(What this task involves): Read through the records. Copy each line that has the word "scroll".

*** Opening of Extracted material ***

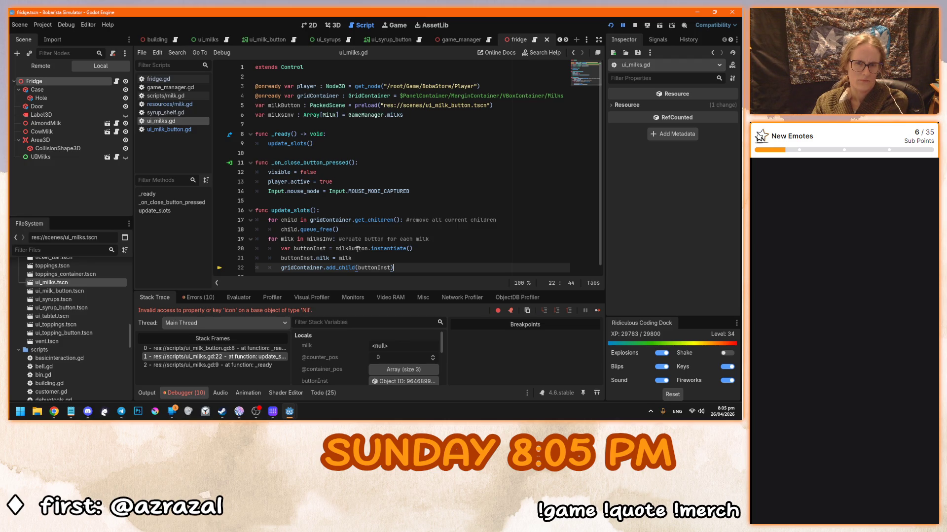
scroll(357, 250, down, 1)
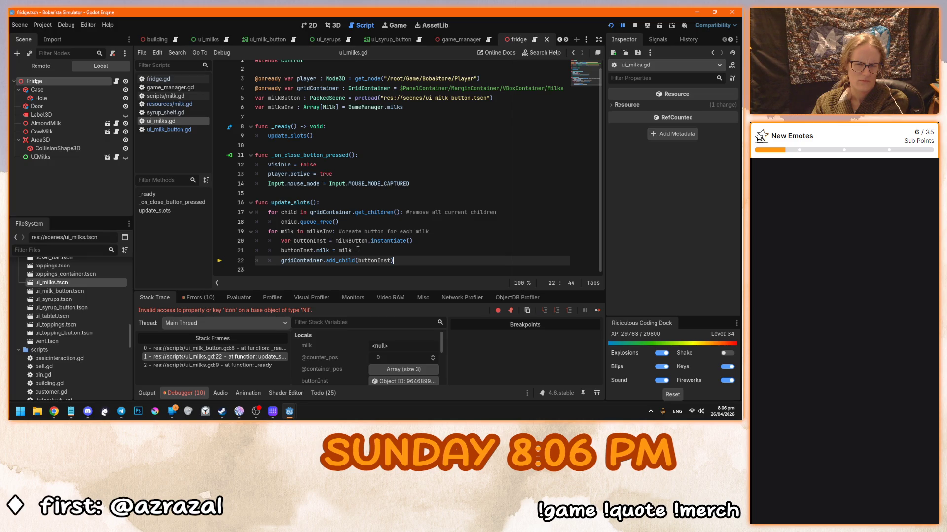
click(358, 250)
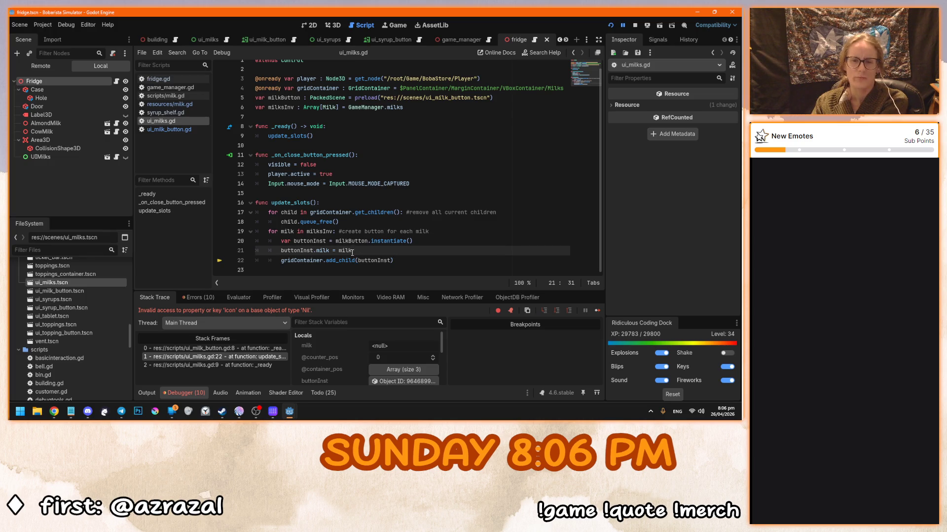
mouse_move(368, 239)
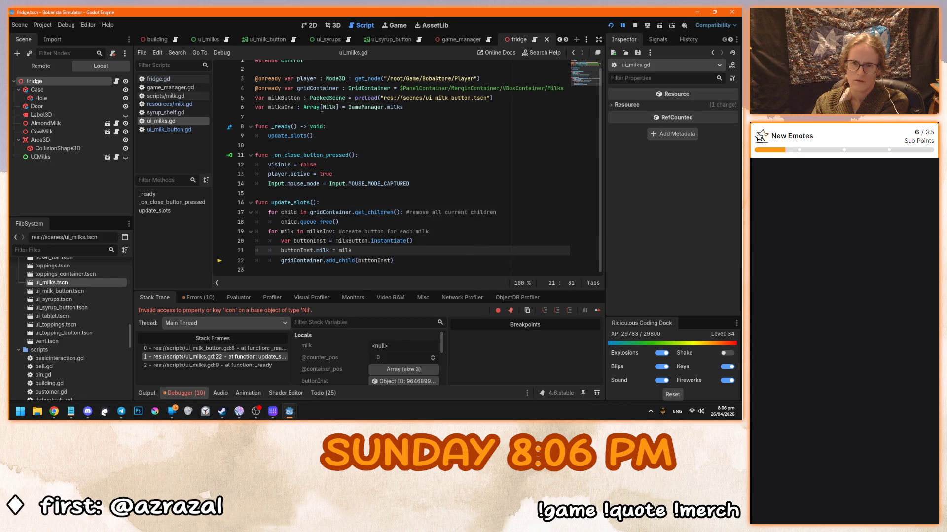
click(372, 107)
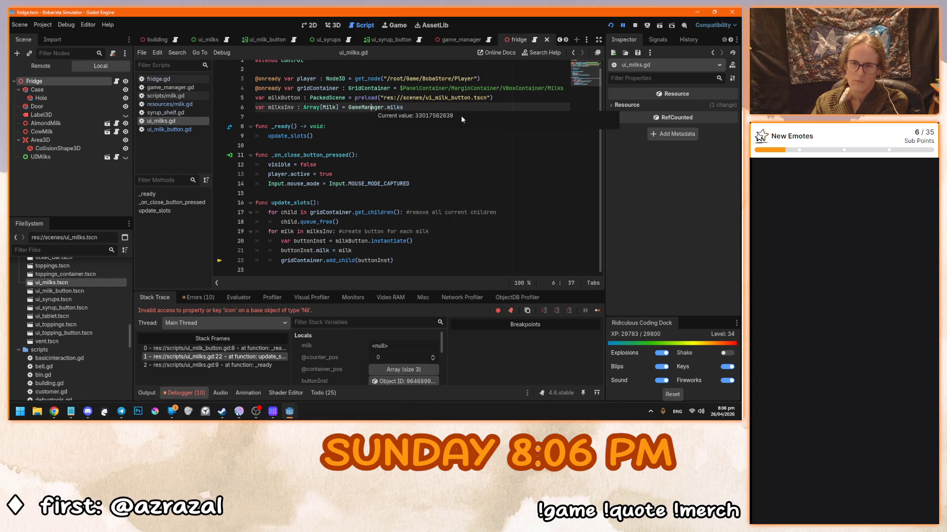
Inspect the three milksInv elements in the debugger's Stack Variables
scroll(351, 362, down, 1)
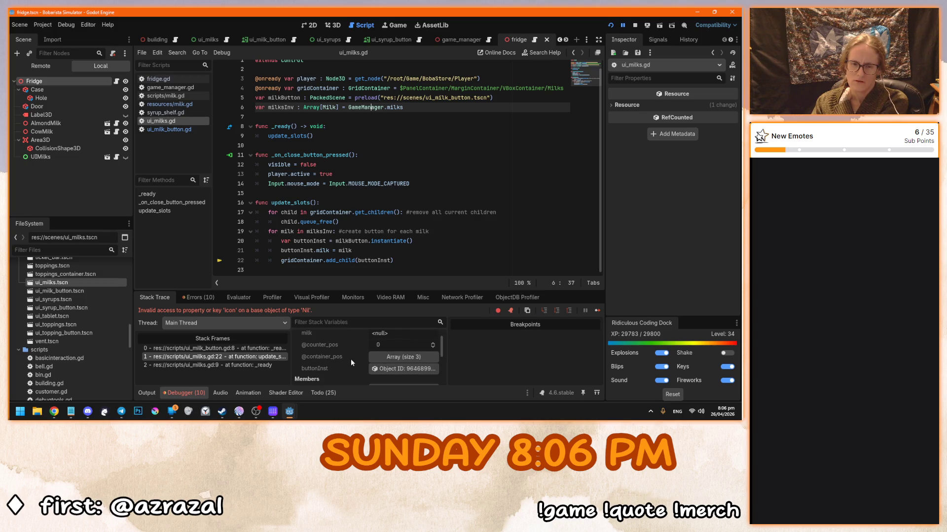
scroll(351, 363, down, 4)
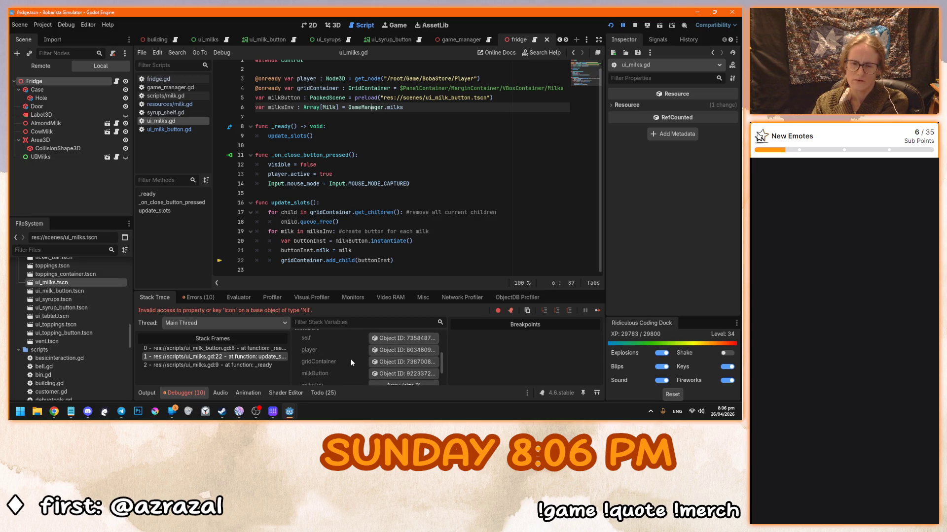
scroll(351, 363, down, 2)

*** Close of Extracted material ***

(Solution for this problem):
scroll(357, 250, down, 1)
scroll(351, 362, down, 1)
scroll(351, 363, down, 4)
scroll(351, 363, down, 2)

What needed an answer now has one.